A humanidade avançou demais nos campos científico e tecnológico, com rapidez ultrassônica nos últimos 20 anos, e, no entanto, centenas de milhões de pessoas, nos diversos continentes, continuam vivendo em padrões que se igualam aos das sociedades antigas, em que a fome, as doenças endêmicas e as guerras abalavam populações das cidades e dos campos.
Algumas situações concretas ilustram os resultados positivos e negativos da incorporação tecnológica ao trabalho:
1. O passageiro adquire um passe magnético, ingressa no ônibus, no metrô ou no trem, submete-o ao controle de um aparelho e realiza a sua viagem. No caso do avião, adquire o bilhete pela internet, baixa e imprime o cartão de embarque e se dirige ao portão, depois de enfrentar tão somente os malfadados e insuportáveis controles de segurança e de alfândega, estes os únicos operados por humanos, sabe-se lá se dotados de inteligência. Nos casos anteriores, suprimiram-se cobradores, recepcionistas, controladores;
2. O hóspede dirige-se à recepção do hotel, onde o funcionário já tem os seus dados armazenados na ficha preenchida quando da reserva pela internet, inclusive os do cartão de crédito. Recebe a chave magnetizada e tem acesso ao apartamento. No dia da saída, pela manhã, recebe um papel com indicativo de despesas e um formulário que assina e entrega na recepção, sem qualquer outro trâmite. Melhor para o cliente, pior para muitos que perderam seus empregos;
3. As indústrias, os bancos, as empresas prestadoras de serviços, todos cuidaram de automatizar suas funções, o que implica em desemprego estrutural, fenômeno que elimina o mercado de trabalho para uma grande parte da população ativa.

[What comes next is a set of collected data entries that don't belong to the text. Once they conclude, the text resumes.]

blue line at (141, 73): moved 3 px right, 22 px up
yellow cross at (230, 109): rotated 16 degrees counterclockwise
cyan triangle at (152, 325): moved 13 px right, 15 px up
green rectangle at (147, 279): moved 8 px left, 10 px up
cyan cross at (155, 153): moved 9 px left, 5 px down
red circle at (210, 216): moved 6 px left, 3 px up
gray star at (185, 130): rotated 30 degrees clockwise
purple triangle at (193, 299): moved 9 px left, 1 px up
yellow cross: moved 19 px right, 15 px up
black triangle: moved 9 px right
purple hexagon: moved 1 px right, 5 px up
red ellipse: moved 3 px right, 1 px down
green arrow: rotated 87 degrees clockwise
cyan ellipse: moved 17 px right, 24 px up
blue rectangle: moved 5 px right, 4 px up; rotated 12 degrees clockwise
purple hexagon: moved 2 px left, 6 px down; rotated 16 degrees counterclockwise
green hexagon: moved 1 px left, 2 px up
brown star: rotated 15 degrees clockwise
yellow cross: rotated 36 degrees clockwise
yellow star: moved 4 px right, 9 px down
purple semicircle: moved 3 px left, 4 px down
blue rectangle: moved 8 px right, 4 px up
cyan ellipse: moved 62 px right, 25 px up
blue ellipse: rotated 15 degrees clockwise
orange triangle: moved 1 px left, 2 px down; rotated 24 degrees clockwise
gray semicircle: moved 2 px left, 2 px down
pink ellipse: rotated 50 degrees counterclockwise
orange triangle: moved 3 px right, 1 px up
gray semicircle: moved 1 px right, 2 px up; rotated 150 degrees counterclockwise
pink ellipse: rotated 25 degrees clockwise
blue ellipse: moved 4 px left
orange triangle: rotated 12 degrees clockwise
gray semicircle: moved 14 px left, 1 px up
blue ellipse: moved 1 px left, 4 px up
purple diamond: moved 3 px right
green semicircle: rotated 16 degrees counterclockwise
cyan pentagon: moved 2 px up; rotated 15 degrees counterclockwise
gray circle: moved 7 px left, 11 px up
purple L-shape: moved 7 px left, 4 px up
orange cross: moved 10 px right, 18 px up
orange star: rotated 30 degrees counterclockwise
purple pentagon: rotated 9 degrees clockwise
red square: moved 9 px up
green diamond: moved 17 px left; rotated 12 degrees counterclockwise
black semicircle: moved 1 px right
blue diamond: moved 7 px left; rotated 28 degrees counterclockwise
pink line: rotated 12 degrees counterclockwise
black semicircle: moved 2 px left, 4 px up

Esse o quadro em que estão mergulhados tanto os países desenvolvidos quanto os emergentes e os subdesenvolvidos. Como a tecnologia gera maior produção de bens, durante um bom tempo os países centrais e também os emergentes conseguiram, graças aos sistemas de distribuição de renda mediante programas de assistência e previdência social, equilibrar a balança desproporcional da medida de concentração de riqueza. O certo, porém, é que, aos pobres dá-se a pobreza, conceito de isonomia já condenado por Rui Barbosa e João Mangabeira.
O mundo cibernético continua tão desigual e injusto como nos tempos da exploração da borracha no Congo Belga, retratados pelo gênio de Mário Vargas Llosa no seu O sonho do celta, novo romance em que conta a história do cônsul inglês Roger Casement, as suas batalhas contra as crueldades praticadas pelas companhias concessionárias do rei Leopoldo II, torturando e matando os negros africanos aos milhares, ou da China das dinastias imperiais, arrasada pelas forças inglesas, japonesas e russas, como relatado com brilho pelo ex-chanceler norte-americano Henry Kissinger, em Sobre a China.
Por tudo isso é preciso compreender que os governos têm a missão de resolver essa equação entre tecnologia e exclusão social, porque se trata verdadeiramente de uma questão a ser solucionada, e não de um dilema incontornável. Basta vontade política e forte pressão popular para se achar um meio de preparar os mais fracos para a vida em sociedade, investindo pesadamente em educação, com a valorização dos professores e a exigência de boa formação, que não pode se resumir à compra de computadores para as escolas, a preparação dos trabalhadores para o emprego adequado das máquinas, a facilitação da aquisição da casa própria, a integração das populações interioranas e a atenuação do êxodo rural, e tantos outros meios de atuação governamental positiva.